Britain's Defense Ministry said Wednesday that Russia stating a focus on Donetsk and Luhansk in the Donbass region "is likely a tacit admission that it is struggling to sustain more than one significant axis of advance."

"Russian units suffering heavy losses have been forced to return to Belarus and Russia to reorganize and supply," the ministry said in a statement. "Such activity is placing further pressure on Russia's already strained logistics and demonstrates the difficulties Russia is having reorganizing its units in the forward areas within Ukraine."

It noted that the shift is unlikely to mean relief for civilians in cities suffering relentless Russian bombardments, saying that it expects Moscow will "continue to compensate for its reduced ground maneuver capability through mass artillery and missile strikes."

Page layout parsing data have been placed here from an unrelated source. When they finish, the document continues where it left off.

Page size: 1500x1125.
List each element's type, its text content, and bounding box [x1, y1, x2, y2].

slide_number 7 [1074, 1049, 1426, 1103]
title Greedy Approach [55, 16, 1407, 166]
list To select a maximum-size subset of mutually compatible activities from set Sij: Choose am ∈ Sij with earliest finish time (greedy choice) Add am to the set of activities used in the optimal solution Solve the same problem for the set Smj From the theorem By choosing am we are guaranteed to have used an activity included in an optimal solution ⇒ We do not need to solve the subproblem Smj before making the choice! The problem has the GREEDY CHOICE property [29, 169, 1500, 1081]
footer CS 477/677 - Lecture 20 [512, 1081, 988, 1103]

U.S. President Joe Biden asked whether the Russian announcement was a sign of progress in the talks or an attempt by Moscow to buy time to continue its assault. He said: "We’ll see. I don’t read anything into it until I see what their actions are."

U.S. Secretary of State Antony Blinken suggested Russian indications of a pullback could be an attempt by Moscow to "deceive people and deflect attention."

It wouldn't be the first time. In the tense buildup to the invasion, the Russian military announced some units were loading equipment onto rail cars and preparing to return to their home bases after completing exercises. At the time, Putin was signaling interest in diplomacy. But 10 days later, Russia launched its invasion.

Western officials say Moscow is now reinforcing troops in the Donbass in a bid to encircle Ukraine’s forces. And Russia's deadly siege in the south continues, with civilians trapped in the ruins of Mariupol and other devastated cities. The latest satellite imagery from commercial provider Maxar Technologies showed hundreds of people waiting outside a grocery store amid reports of food and water shortages.

"There is what Russia says and there is what Russia does, and we’re focused on the latter," Blinken said in Morocco. "And what Russia is doing is the continued brutalization of Ukraine."

Even as negotiators gathered, Putin's forces blasted a gaping hole in a nine-story government administration building in a strike on the southern port city of Mykolaiv, killing at least 12 people, emergency authorities said. The search for more bodies in the rubble continued.

"It’s terrible. They waited for people to go to work" before striking the building, said regional governor Kim. "I overslept. I’m lucky."

Pentagon spokesperson John Kirby said the U.S. has detected small numbers of Russian ground forces moving away from the Kyiv area, but it appeared to be a repositioning of forces, "not a real withdrawal."

He said it was too soon to say how extensive the Russian movements may be or where the troops will be repositioned.

The meeting in Istanbul was the first time negotiators from Russia and Ukraine talked face-to-face in two weeks. Earlier talks were held in person in Belarus or by video.

Among other things, the Kremlin has demanded all along that Ukraine drop any hope of joining NATO.

Ukraine’s delegation offered a detailed framework for a peace deal under which a neutral Ukraine's security would be guaranteed by a group of third countries, including the U.S., Britain, France, Turkey, China and Poland, in an arrangement similar to NATO’s "an attack on one is an attack on all" principle.

Ukraine said it would also be willing to hold talks over a 15-year period on the future of the Crimean Peninsula, seized by Russia in 2014.

Medinsky said on Russian TV that the Ukrainian proposals are a "step to meet us halfway, a clearly positive fact."

He cautioned that the parties are still far from reaching an agreement, but said: "We know now how to move further toward compromise. We aren’t just marking time in talks."